Orthogonal multiblade coordinates

Introduction T method of multiblade coordinates introduced by Coleman is a powerful technique for describing the motion of a multibladed helicopter rotor. Multiblade coordinates describe the overall rotor motion in a nonrotating coordinate frame fixed in the helicopter body. This provides advantages over individual blade coordinates which describe the motion of the individual blades in a frame rotating with the rotor.

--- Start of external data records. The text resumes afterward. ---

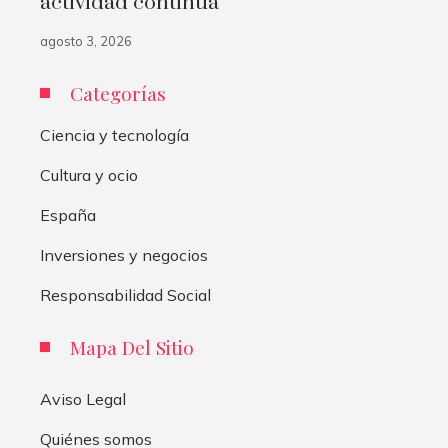
actividad continua
agosto 3, 2026
Categorías
Ciencia y tecnología
Cultura y ocio
España
Inversiones y negocios
Responsabilidad Social
Mapa Del Sitio
Aviso Legal
Quiénes somos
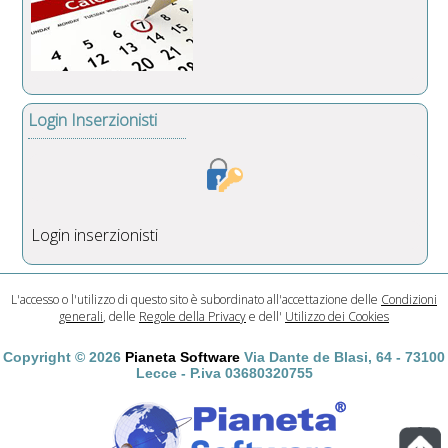
Login Inserzionisti
Login inserzionisti
L'accesso o l'utilizzo di questo sito è subordinato all'accettazione delle
Condizioni
generali
, delle
Regole della Privacy
e dell'
Utilizzo dei Cookies
Copyright © 2026
Pianeta Software
Via Dante de Blasi, 64 - 73100
Lecce - P.iva 03680320755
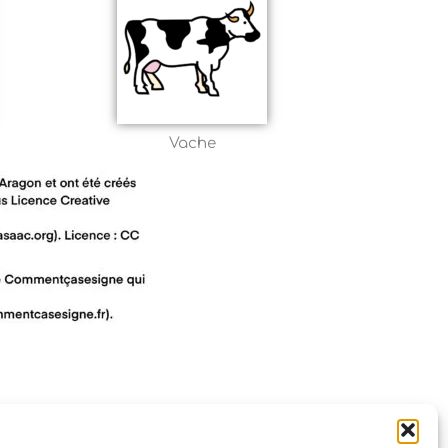
Vache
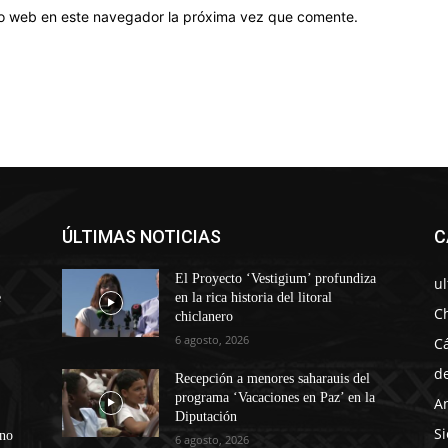
tio web en este navegador la próxima vez que comente.
ÚLTIMAS NOTICIAS
C
El Proyecto ‘Vestigium’ profundiza
u
e
en la rica historia del litoral
C
chiclanero
6 agosto, 2026
C
d
Recepción a menores saharauis del
programa ‘Vacaciones en Paz’ en la
A
Diputación
Si
ono
6 agosto, 2026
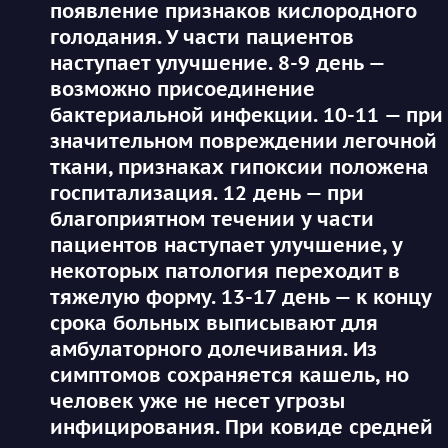
появление признаков кислородного
голодания. У части пациентов
наступает улучшение. 8-9 день —
возможно присоединение
бактериальной инфекции. 10-11 — при
значительном повреждении легочной
ткани, признаках гипоксии положена
госпитализация. 12 день — при
благоприятном течении у части
пациентов наступает улучшение, у
некоторых патология переходит в
тяжелую форму. 13-17 день — к концу
срока больных выписывают для
амбулаторного долечивания. Из
симптомов сохраняется кашель, но
человек уже не несет угрозы
инфицирования. При ковиде средней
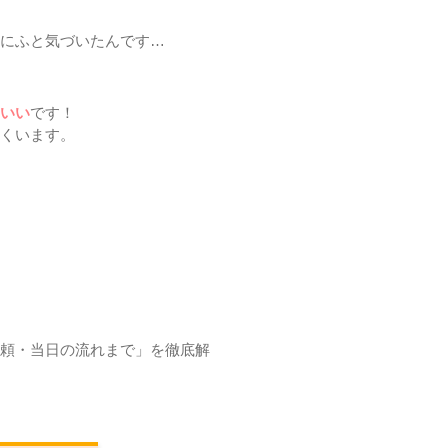
にふと気づいたんです…
いい
です！
くいます。
頼・当日の流れまで」を徹底解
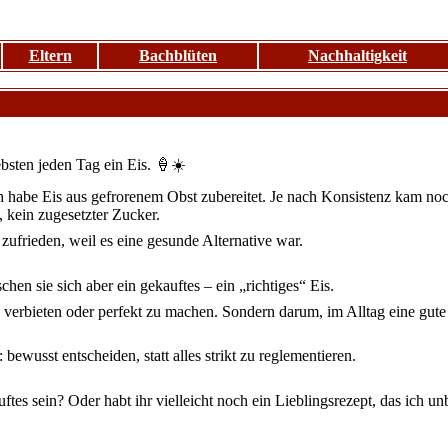
Eltern
Bachblüten
Nachhaltigkeit
bsten jeden Tag ein Eis. 🍦☀️
 Ich habe Eis aus gefrorenem Obst zubereitet. Je nach Konsistenz kam 
 kein zugesetzter Zucker.
zufrieden, weil es eine gesunde Alternative war.
en sie sich aber ein gekauftes – ein „richtiges“ Eis.
u verbieten oder perfekt zu machen. Sondern darum, im Alltag eine gut
ewusst entscheiden, statt alles strikt zu reglementieren.
ftes sein? Oder habt ihr vielleicht noch ein Lieblingsrezept, das ich un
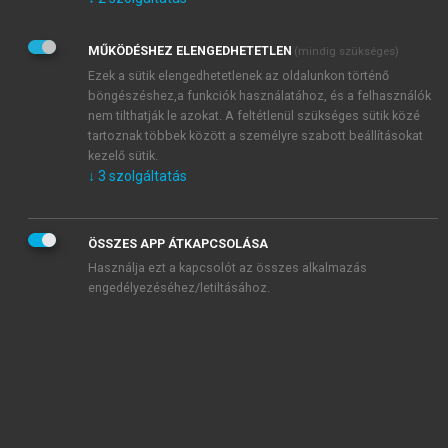
Kérek értesítést az Akadémiai Kiadó Zrt. újdonságairól,
akcióiról.
MŰKÖDÉSHEZ ELENGEDHETETLEN
(mindig szükséges)
Az
Adatkezelési tájékoztatóban
foglaltakat tudomásul
veszem és elfogadom.
Ezek a sütik elengedhetetlenek az oldalunkon történő
Az
Általános vásárlási feltételeket
, valamint a
szotar.net
és a
böngészéshez,a funkciók használatához, és a felhasználók
mersz.hu
oldalak licencszerződéseiben foglaltakat
nem tilthatják le azokat. A feltétlenül szükséges sütik közé
tudomásul veszem és elfogadom.
tartoznak többek között a személyre szabott beállításokat
kezelő sütik.
↓
3
szolgáltatás
KIPRÓBÁLOM
ÖSSZES APP ÁTKAPCSOLÁSA
Használja ezt a kapcsolót az összes alkalmazás
engedélyezéséhez/letiltásához.
MIÉRT ÉRDEMES A MERSZ ONLINE
OKOSKÖNYVTÁRAT HASZNÁLNI?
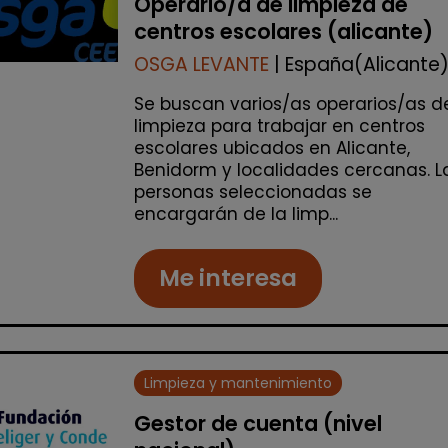
Operario/a de limpieza de
centros escolares (alicante)
OSGA LEVANTE
| España(Alicante
Se buscan varios/as operarios/as d
limpieza para trabajar en centros
escolares ubicados en Alicante,
Benidorm y localidades cercanas. L
personas seleccionadas se
encargarán de la limp...
Me interesa
Limpieza y mantenimiento
Gestor de cuenta (nivel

Some advantages are 1) the overall rotor motion, which includes the motion of all the blades, is intuitively easier to understand because it is described in terms of the collective mode and the periodic longitudinal and lateral modes in the nonrotating frame; 2) fuselage motion and active controls couple with the rotor motion in the form of nonrotating feedback effects; and 3) the transformation to multiblade coordinates replaces some harmonic terms in the equations of motion by constants and higher frequency terms. This last property results in the time-averaged constant coefficient approximation being valid for higher advance ratios compared with the individual blade equations. It also reduces the computation time necessary for a stability analysis using Floquet theory in the case that periodic terms are not time aver aged. The method of multiblade coordinates has been applied by Hohenemser and Yin, Biggers, Gaonkar and Peters,' Hodges, Briczinski and Cooper, and others to analyze various aspects of the motion of multibladed rotors. In this Note a modified set of multiblade coordinates is introduced for which the transformation between individual blade coordinates and mutiblade coordinates is orthogonal, hence the name orthogonal multiblade coordinates. This property results in simplifications in the transformations of the equations of motion and their solutions.